EXERCISE OBJECTIVE: Run through the records and show each line that includes the string "KiCad".

DATASET EXTRACT:
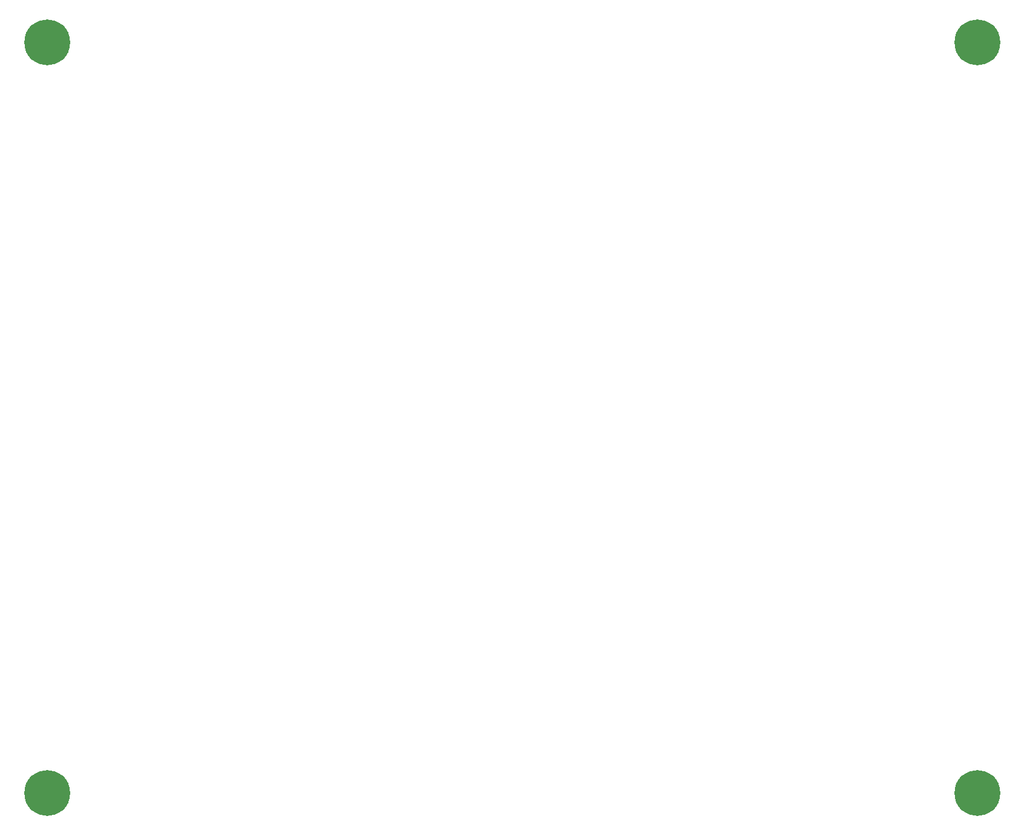
<source format=gbr>
%TF.GenerationSoftware,KiCad,Pcbnew,5.1.10-88a1d61d58~90~ubuntu20.04.1*%
%TF.CreationDate,2021-11-01T14:17:02+00:00*%
%TF.ProjectId,UFOMothership,55464f4d-6f74-4686-9572-736869702e6b,rev?*%
%TF.SameCoordinates,Original*%
%TF.FileFunction,Soldermask,Top*%
%TF.FilePolarity,Negative*%
%FSLAX46Y46*%
G04 Gerber Fmt 4.6, Leading zero omitted, Abs format (unit mm)*
G04 Created by KiCad (PCBNEW 5.1.10-88a1d61d58~90~ubuntu20.04.1) date 2021-11-01 14:17:02*
%MOMM*%
%LPD*%
G01*
G04 APERTURE LIST*
%ADD10C,6.400000*%
%ADD11C,0.800000*%
G04 APERTURE END LIST*
D10*
%TO.C,REF\u002A\u002A*%
X205000000Y-40000000D03*
D11*
X207400000Y-40000000D03*
X206697056Y-41697056D03*
X205000000Y-42400000D03*
X203302944Y-41697056D03*
X202600000Y-40000000D03*
X203302944Y-38302944D03*
X205000000Y-37600000D03*
X206697056Y-38302944D03*
%TD*%
D10*
%TO.C,REF\u002A\u002A*%
X75000000Y-40000000D03*
D11*
X77400000Y-40000000D03*
X76697056Y-41697056D03*
X75000000Y-42400000D03*
X73302944Y-41697056D03*
X72600000Y-40000000D03*
X73302944Y-38302944D03*
X75000000Y-37600000D03*
X76697056Y-38302944D03*
%TD*%
D10*
%TO.C,REF\u002A\u002A*%
X75000000Y-145000000D03*
D11*
X77400000Y-145000000D03*
X76697056Y-146697056D03*
X75000000Y-147400000D03*
X73302944Y-146697056D03*
X72600000Y-145000000D03*
X73302944Y-143302944D03*
X75000000Y-142600000D03*
X76697056Y-143302944D03*
%TD*%
%TO.C,REF\u002A\u002A*%
X206697056Y-143302944D03*
X205000000Y-142600000D03*
X203302944Y-143302944D03*
X202600000Y-145000000D03*
X203302944Y-146697056D03*
X205000000Y-147400000D03*
X206697056Y-146697056D03*
X207400000Y-145000000D03*
D10*
X205000000Y-145000000D03*
%TD*%
M02*

</source>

EXERCISE ANSWER:
%TF.GenerationSoftware,KiCad,Pcbnew,5.1.10-88a1d61d58~90~ubuntu20.04.1*%
G04 Created by KiCad (PCBNEW 5.1.10-88a1d61d58~90~ubuntu20.04.1) date 2021-11-01 14:17:02*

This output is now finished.